CF2184C Huge Pile

Andrei has a huge pile of $ n $ apples. He can divide the pile into two smaller piles: if there are $ x $ apples in the pile, he will get piles with $ \lfloor \frac{x}{2} \rfloor $ $ ^{\text{∗}} $ and $ \lceil \frac{x}{2} \rceil $ $ ^{\text{†}} $ apples. This division takes Andrei $ 1 $ minute. Andrei wants to eat $ k $ apples, but he doesn't want to count them at all. That is why he wants to obtain a pile that contains exactly $ k $ apples. Determine whether it is possible to achieve this by performing pile divisions. If it is possible, find the minimum possible time for Andrei to obtain a pile with exactly $ k $ apples. $ ^{\text{∗}} $ $ \lfloor \frac{x}{2} \rfloor $ — the largest integer $ \le \frac{x}{2} $ . $ ^{\text{†}} $ $ \lceil \frac{x}{2} \rceil $ — the smallest integer $ \ge \frac{x}{2} $ .
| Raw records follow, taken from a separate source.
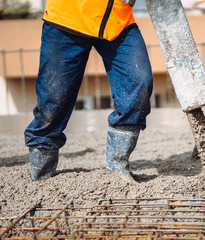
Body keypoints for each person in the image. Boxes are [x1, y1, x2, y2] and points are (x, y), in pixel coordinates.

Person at [24, 0, 153, 183]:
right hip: (68, 18)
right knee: (53, 100)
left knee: (138, 83)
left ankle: (117, 165)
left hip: (117, 20)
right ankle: (42, 173)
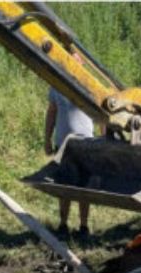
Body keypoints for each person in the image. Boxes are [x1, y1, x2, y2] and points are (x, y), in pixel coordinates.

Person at [45, 56, 95, 239]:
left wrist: (104, 138)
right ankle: (63, 225)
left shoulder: (89, 85)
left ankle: (83, 226)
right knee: (64, 186)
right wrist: (47, 139)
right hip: (63, 143)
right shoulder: (56, 84)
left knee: (84, 187)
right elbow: (51, 112)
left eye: (76, 64)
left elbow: (102, 114)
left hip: (86, 143)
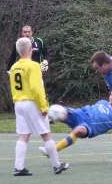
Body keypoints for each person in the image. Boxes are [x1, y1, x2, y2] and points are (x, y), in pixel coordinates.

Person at [8, 37, 69, 176]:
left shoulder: (14, 67)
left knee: (23, 136)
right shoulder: (33, 66)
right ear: (31, 49)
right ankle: (57, 165)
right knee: (46, 134)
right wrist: (43, 106)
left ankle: (18, 167)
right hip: (31, 103)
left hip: (18, 103)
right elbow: (36, 88)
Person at [38, 92, 112, 162]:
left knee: (78, 130)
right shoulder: (103, 102)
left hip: (89, 126)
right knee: (56, 110)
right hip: (80, 114)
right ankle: (44, 120)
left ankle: (51, 151)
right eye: (111, 94)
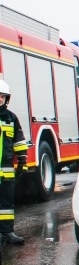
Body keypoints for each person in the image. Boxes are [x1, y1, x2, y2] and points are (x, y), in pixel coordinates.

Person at [0, 80, 28, 245]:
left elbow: (19, 140)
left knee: (6, 204)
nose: (0, 99)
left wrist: (22, 160)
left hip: (6, 170)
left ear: (6, 99)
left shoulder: (11, 118)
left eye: (2, 96)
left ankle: (7, 232)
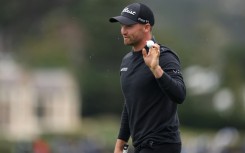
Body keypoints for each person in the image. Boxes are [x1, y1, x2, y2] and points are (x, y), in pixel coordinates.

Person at [109, 3, 186, 153]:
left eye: (129, 26)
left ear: (146, 27)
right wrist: (120, 146)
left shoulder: (164, 56)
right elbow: (130, 104)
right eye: (122, 26)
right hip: (141, 146)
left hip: (162, 144)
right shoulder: (126, 61)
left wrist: (156, 69)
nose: (123, 31)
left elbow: (180, 95)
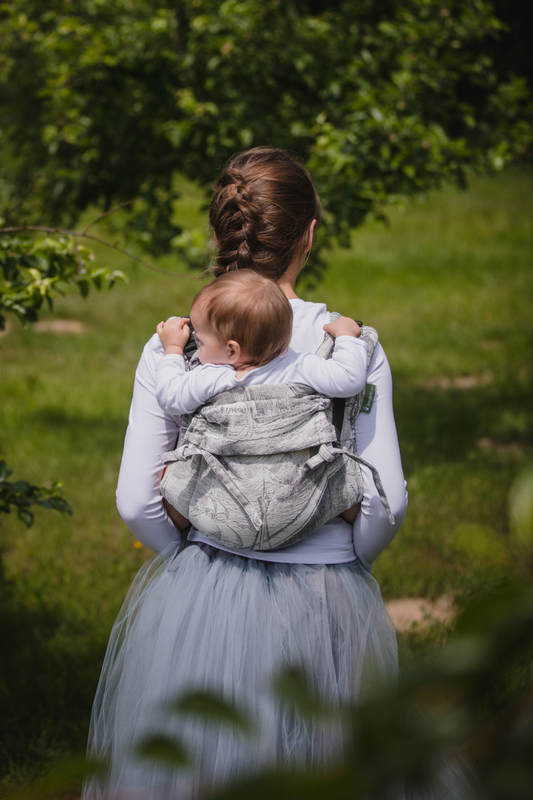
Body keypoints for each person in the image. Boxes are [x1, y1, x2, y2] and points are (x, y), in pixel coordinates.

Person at [83, 147, 411, 799]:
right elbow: (386, 499)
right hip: (324, 593)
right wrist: (349, 558)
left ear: (219, 236)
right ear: (309, 235)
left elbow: (134, 502)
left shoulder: (176, 346)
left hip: (206, 588)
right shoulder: (348, 345)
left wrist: (190, 550)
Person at [154, 269, 371, 538]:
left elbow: (170, 396)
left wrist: (173, 349)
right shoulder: (301, 366)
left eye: (200, 341)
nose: (197, 348)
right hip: (300, 507)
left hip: (223, 511)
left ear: (231, 350)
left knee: (170, 474)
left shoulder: (214, 376)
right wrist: (347, 337)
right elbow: (349, 379)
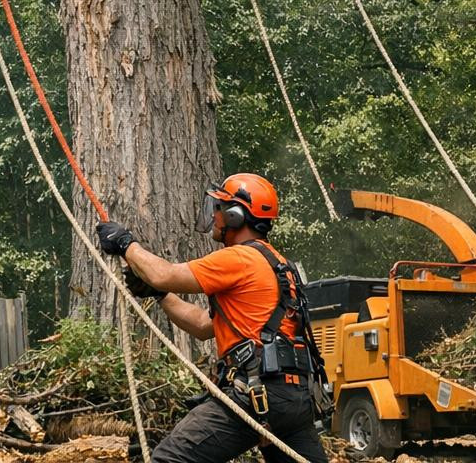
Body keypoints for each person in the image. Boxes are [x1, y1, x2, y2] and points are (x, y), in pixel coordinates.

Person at [96, 173, 326, 463]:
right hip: (294, 399)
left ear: (235, 216)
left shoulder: (239, 258)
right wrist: (160, 295)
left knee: (169, 459)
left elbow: (163, 273)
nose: (214, 216)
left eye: (219, 208)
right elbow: (204, 325)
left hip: (257, 392)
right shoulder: (278, 264)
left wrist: (125, 243)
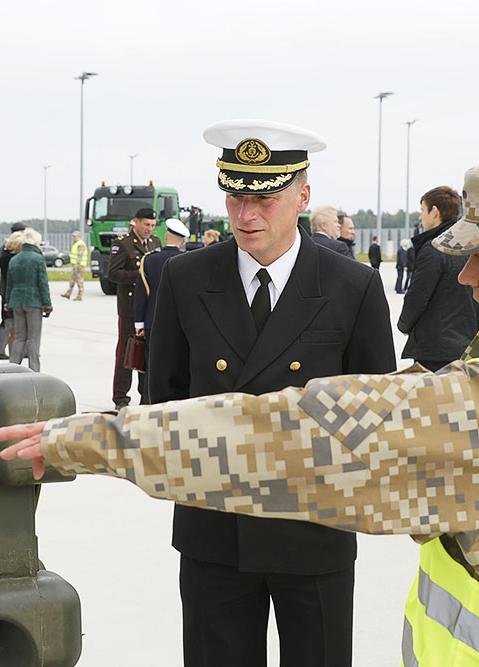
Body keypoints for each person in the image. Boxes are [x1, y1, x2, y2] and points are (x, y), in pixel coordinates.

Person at [0, 144, 479, 666]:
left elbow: (271, 440)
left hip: (308, 547)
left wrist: (77, 441)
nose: (463, 275)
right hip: (217, 546)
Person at [144, 120, 394, 667]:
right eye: (234, 196)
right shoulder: (185, 279)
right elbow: (163, 401)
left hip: (314, 531)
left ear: (303, 195)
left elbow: (376, 414)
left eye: (265, 197)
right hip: (215, 530)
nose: (245, 214)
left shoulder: (352, 285)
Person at [397, 185, 479, 372]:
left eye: (422, 211)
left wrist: (404, 324)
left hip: (435, 350)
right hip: (467, 345)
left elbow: (417, 295)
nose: (421, 217)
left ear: (434, 212)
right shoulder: (471, 246)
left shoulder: (435, 248)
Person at [107, 207, 161, 408]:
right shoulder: (123, 244)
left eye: (153, 225)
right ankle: (120, 396)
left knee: (148, 352)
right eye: (146, 224)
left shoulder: (155, 242)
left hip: (150, 307)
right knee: (126, 352)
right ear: (135, 222)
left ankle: (145, 394)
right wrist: (140, 277)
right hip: (130, 307)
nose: (149, 229)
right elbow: (113, 273)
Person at [133, 218, 189, 403]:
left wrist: (139, 323)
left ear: (165, 237)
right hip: (180, 323)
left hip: (152, 321)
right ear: (182, 241)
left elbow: (142, 293)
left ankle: (148, 402)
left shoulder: (149, 260)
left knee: (152, 366)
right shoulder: (187, 261)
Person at [5, 228, 52, 372]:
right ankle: (34, 370)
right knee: (33, 338)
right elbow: (42, 283)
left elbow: (9, 283)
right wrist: (47, 303)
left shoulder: (15, 259)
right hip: (33, 302)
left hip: (16, 301)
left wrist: (8, 301)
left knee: (20, 337)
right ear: (35, 242)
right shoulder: (38, 259)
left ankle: (12, 368)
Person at [0, 223, 27, 360]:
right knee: (8, 321)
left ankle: (16, 349)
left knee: (13, 321)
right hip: (8, 289)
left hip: (8, 288)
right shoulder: (7, 249)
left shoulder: (6, 247)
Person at [60, 230, 88, 301]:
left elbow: (80, 255)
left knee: (79, 279)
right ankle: (68, 293)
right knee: (72, 279)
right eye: (73, 236)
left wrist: (77, 264)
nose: (74, 237)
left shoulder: (80, 244)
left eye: (75, 236)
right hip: (75, 264)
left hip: (79, 265)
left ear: (79, 236)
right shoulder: (76, 243)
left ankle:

Each test consists of several test cases. The first line contains a single integer $ t $ $ (1 \le t \le 10^4) $ — the number of test cases. The following lines describe the test cases. In the only line of each test case, two integers $ n $ and $ k $ are given — the number of apples in the huge pile and the number of apples that Andrei wants to obtain in one pile $ (1 \le n, k \le 10^9) $ .

For each test case, output $ -1 $ if it is impossible to obtain a pile with exactly $ k $ apples. Otherwise, output the minimum possible time required to obtain such a pile.

In the first test case, after the first division, two piles of $ 5 $ apples will be created. If one of them is divided, it will result in piles with $ 2 $ and $ 3 $ apples, so the answer is $ 2 $ . In the second test case, if the pile is divided into two, it will result in piles with $ 5 $ and $ 6 $ apples, so the answer is $ 1 $ . In the third test case, it is only possible to obtain piles with $ 1 $ , $ 2 $ , $ 3 $ , $ 5 $ , $ 6 $ , $ 10 $ , $ 11 $ , or $ 21 $ apples, so the answer is $ -1 $ .